A questo punto successe qualcosa difficile da credere, da capire, da spiegare. Qualcuno girandosi gridò, incredulo, che il predicatore si era alzato verso l’alto scomparendo nell’azzurro cielo. Meraviglia, stupore. Però tutti, in quel momento, capirono che il mendicante era il Redentore, che aveva voluto salutare i suoi fedeli. Ritornando a casa ognuno raccontò ai familiari l’accaduto. Anche i pastori che incrociarono il mendicante capirono immediatamente chi fosse il poveraccio che avevano maltrattato e che chiedeva loro solo un sorso di latte. Era Gesù che li stava mettendo alla prova.
La voce si sparse e il fatto che alcuni di loro avevano trattato in malo modo il mendicante, faceva star male tutti. Si sentivano mortificati per la loro durezza di cuore. Pentiti del loro comportamento, volevano farsi perdonare ma non sapevano come fare. Intanto le pecore, le mucche, le capre, tutti gli animali avevano ricominciato, lo stesso giorno e come se non si fossero mai fermate, a dare il latte normalmente. Proprio questo particolare diede loro lo spunto per farsi perdonare della loro insensibilità.

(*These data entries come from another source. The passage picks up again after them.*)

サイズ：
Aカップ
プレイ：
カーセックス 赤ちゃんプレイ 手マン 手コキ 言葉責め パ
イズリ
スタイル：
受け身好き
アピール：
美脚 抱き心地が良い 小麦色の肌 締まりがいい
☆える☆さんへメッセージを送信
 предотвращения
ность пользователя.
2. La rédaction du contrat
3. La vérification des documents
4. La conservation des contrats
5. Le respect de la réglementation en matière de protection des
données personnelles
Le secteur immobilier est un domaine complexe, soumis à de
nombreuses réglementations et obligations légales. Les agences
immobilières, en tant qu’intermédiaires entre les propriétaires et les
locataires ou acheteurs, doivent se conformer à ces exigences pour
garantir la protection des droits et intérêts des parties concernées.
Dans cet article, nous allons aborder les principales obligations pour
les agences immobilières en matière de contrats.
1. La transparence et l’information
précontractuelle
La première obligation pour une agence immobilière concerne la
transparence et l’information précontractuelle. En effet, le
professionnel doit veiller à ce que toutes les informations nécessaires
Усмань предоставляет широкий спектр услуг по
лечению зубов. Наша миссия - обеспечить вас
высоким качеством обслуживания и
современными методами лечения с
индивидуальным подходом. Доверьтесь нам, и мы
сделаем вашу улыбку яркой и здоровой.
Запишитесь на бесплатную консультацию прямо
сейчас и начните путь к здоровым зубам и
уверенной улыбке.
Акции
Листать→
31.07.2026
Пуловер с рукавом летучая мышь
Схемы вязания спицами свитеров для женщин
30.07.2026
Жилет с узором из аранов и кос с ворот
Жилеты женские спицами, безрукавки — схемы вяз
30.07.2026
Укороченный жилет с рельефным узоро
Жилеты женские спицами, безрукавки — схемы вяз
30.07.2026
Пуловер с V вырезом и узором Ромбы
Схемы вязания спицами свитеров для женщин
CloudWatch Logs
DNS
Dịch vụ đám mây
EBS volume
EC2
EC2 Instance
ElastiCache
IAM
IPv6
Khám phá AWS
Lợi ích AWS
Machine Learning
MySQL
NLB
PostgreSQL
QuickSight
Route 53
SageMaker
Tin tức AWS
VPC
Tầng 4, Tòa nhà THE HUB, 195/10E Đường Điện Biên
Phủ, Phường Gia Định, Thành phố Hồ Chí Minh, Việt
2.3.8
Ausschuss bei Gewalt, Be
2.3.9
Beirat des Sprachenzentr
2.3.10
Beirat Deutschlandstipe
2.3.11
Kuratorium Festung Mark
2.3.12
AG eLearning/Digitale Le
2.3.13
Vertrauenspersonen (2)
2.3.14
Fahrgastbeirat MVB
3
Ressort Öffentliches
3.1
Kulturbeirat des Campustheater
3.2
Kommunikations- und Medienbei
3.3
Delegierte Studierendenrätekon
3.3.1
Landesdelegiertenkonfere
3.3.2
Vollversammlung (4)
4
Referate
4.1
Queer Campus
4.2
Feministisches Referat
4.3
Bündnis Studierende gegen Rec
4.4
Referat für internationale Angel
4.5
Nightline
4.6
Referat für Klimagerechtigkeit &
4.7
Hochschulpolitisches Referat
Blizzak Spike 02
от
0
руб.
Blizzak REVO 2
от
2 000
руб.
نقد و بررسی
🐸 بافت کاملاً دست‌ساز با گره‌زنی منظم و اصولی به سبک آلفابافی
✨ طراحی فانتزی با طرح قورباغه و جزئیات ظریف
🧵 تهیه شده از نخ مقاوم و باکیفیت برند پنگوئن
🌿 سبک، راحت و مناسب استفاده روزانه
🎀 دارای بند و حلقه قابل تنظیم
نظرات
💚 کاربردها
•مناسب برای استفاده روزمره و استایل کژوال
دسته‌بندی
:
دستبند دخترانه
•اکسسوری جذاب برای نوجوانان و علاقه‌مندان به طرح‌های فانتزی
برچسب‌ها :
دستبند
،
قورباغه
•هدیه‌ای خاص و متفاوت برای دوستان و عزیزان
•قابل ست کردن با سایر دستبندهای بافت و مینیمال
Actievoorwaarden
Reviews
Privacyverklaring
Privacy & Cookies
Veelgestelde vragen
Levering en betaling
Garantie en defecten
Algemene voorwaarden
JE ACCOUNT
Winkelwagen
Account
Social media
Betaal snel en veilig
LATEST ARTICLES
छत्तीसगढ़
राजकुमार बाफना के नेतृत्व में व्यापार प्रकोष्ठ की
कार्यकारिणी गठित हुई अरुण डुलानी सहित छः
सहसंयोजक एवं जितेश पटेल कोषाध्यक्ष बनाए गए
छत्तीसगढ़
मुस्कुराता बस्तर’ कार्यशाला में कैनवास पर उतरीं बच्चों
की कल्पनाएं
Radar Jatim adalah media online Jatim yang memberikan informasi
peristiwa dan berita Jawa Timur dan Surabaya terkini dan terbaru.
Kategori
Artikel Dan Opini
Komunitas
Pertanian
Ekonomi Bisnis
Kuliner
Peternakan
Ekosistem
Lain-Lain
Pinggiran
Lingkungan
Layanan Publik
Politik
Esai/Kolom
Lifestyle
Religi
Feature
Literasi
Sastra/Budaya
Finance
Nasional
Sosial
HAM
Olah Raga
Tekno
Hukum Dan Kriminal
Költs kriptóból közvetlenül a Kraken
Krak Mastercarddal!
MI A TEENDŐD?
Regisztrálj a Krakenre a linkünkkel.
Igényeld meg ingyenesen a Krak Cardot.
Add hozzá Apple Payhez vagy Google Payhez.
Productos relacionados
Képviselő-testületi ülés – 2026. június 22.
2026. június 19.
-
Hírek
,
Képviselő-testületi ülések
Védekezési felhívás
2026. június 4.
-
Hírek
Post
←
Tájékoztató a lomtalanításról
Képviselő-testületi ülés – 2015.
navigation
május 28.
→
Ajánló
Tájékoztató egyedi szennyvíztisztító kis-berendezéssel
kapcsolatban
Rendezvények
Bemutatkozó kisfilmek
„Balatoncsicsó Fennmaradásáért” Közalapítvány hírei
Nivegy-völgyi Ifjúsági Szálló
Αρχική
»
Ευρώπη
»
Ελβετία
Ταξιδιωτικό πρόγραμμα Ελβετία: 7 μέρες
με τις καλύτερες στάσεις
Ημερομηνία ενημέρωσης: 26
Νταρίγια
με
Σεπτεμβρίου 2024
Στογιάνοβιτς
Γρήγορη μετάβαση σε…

Concordarono che per la prossima festa dell’Ascensione, tutti i pastori, avrebbero dato il latte dei loro animali a chiunque ne avesse fatto richiesta proprio in devozione a Gesù nel giorno della sua Ascensione. Così il giorno della festa, che si usava fare la pasta di casa con il sugo, le donne ritrovandosi con tanto latte disponibile, inventarono un nuovo piatto dedicato a quella particolare giornata. Preparano dei tagliolini con farina rigorosamente bianca, sostituirono l’acqua con il latte, aggiunsero chi un pizzico di sale, chi dello zucchero e prepararono il piatto particolare così come lo conosciamo ancora oggi. I tagliarïll’ cu u luàtt’, i tagliolini con il latte.
I tagliolini dell'Ascensione i tagliarïll' d'Ascinzion'
Ingredienti e ricetta:
- Farina 00
- Acqua tiepida/ambiente sale o zucchero
- Latte 1 litro per 2 persone
Impastare con l'acqua, la farina occorrente per il numero dei commensali, fino a creare una massa morbida e consistente. Su di una spianatoia tirare una sfoglia molto sottile. Ripiegare la sfoglia più volte su se stessa. Tagliare in modo adeguato.
Mettere in pentola un litro di latte per ogni due persone, appena accenna il bollore, calare i tagliolini aggiungendo il sale o lo zucchero per come si gradisce. Pochi minuti e si serve senza scolare.